**Extract**:
Content starts

This is one of the clearest pictures we have of AI inside a real enterprise, Kate. JPMorgan built an in-house tool called LLM Suite that routes each task to whichever model fits — OpenAI, Anthropic, others, all behind one door. It now reaches about two hundred fifty thousand employees, two-thirds of the entire staff, roughly half of them using it daily. And they rolled that out in about eight months. They've gone from four hundred-plus live use cases toward a target of a thousand this year.
Give me the number that makes a CFO sit up.
A billion and a half dollars a year in value, Kate, plus another quarter-billion in fraud savings. Generating an investment-banking pitch deck dropped from hours to around thirty seconds. Staff report saving three to six hours a week. And McKinsey thinks agentic AI could add two to three hundred billion a year across global banking. This isn't a pilot. It's infrastructure.
And this is aimed at exactly the kind of work people thought was safe. The thinking jobs.

Content ends

**Stored data**:

Content starts

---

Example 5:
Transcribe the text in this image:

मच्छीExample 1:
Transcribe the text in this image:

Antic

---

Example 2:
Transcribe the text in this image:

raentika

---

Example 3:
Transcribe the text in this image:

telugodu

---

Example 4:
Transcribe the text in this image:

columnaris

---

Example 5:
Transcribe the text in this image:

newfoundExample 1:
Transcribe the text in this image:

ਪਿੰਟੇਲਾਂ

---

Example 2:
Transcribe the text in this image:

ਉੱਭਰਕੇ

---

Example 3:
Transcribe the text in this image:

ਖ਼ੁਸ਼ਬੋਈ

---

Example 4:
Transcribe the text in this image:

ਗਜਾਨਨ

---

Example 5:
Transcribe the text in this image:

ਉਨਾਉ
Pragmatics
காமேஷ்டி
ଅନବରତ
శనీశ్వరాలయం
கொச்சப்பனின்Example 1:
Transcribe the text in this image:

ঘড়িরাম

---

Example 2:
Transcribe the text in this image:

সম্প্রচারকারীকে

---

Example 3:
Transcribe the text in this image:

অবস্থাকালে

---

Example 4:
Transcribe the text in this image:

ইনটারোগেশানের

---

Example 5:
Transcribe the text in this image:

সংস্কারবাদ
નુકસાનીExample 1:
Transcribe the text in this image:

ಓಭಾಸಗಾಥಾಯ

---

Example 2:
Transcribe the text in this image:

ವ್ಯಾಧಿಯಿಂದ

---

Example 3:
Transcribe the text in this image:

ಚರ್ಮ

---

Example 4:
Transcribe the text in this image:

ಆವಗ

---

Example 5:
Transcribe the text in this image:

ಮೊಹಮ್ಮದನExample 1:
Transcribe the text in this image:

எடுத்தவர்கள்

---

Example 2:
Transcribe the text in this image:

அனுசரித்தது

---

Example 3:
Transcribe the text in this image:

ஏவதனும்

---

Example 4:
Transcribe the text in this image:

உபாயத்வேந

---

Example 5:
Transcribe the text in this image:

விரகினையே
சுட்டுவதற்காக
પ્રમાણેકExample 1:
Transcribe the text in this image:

Content ends

**Task 1**:
Write out the passage from the JPMorgan AI conversation word for word, starting at the words "This is one" and stopping after "thousand this year.".
**Task 2**:
Pick up the conversation about JPMorgan's LLM Suite after its final line and continue it.

**Expected answer 1**:
This is one of the clearest pictures we have of AI inside a real enterprise, Kate. JPMorgan built an in-house tool called LLM Suite that routes each task to whichever model fits — OpenAI, Anthropic, others, all behind one door. It now reaches about two hundred fifty thousand employees, two-thirds of the entire staff, roughly half of them using it daily. And they rolled that out in about eight months. They've gone from four hundred-plus live use cases toward a target of a thousand this year.

**Expected answer 2**:
That's the part worth sitting with, Kate. This is automation pointed at judgment-shaped work — credit memos, comparing filings, summarizing earnings calls. The bread and butter of analysts and associates, the people who used to spend three years learning the trade by grinding through it. JPMorgan's leadership is openly discussing shifting the ratio of junior to senior bankers. The near-term outcome probably isn't mass layoffs — it's fewer entry rungs, and more humans supervising machine output.
Which is a quieter kind of disruption, but maybe a deeper one.
Much deeper, Kate. You don't notice a hiring freeze the way you notice a layoff. But the bottom of the career ladder is where the next generation of senior people comes from. Saw the same dynamic before; the bill comes due years later.
One more, Marcus, and it's a talent story we flagged Saturday — but there's a new detail. John Jumper, the Nobel laureate, leaving DeepMind for Anthropic.
Right, we covered the headline, Kate — co-creator of AlphaFold, shared the 2024 Chemistry Nobel with Demis Hassabis, two hundred million protein structures predicted. What's new is the why. Bloomberg now reports that before he left, Alphabet had reassigned Jumper to coding tools the company was struggling to commercialize. So you take one of the most decorated scientists in AI, the man who reshaped biology, and you move him onto a product line that isn't working.
So this wasn't just a better offer. It was a push.
It reads like both, Kate. And it lands days after transformer co-inventor Noam Shazeer left DeepMind for OpenAI — a man Google paid around two-point-seven billion dollars to rehire in 2024. Google still has the deepest bench in the field, but its research crown jewel keeps losing its brightest stars to the two labs nipping at its heels. And Anthropic landing a Nobel laureate famous for science-AI is a flag planted in the ground: they intend to push past chatbots into actual discovery.
One to watch tomorrow, Marcus.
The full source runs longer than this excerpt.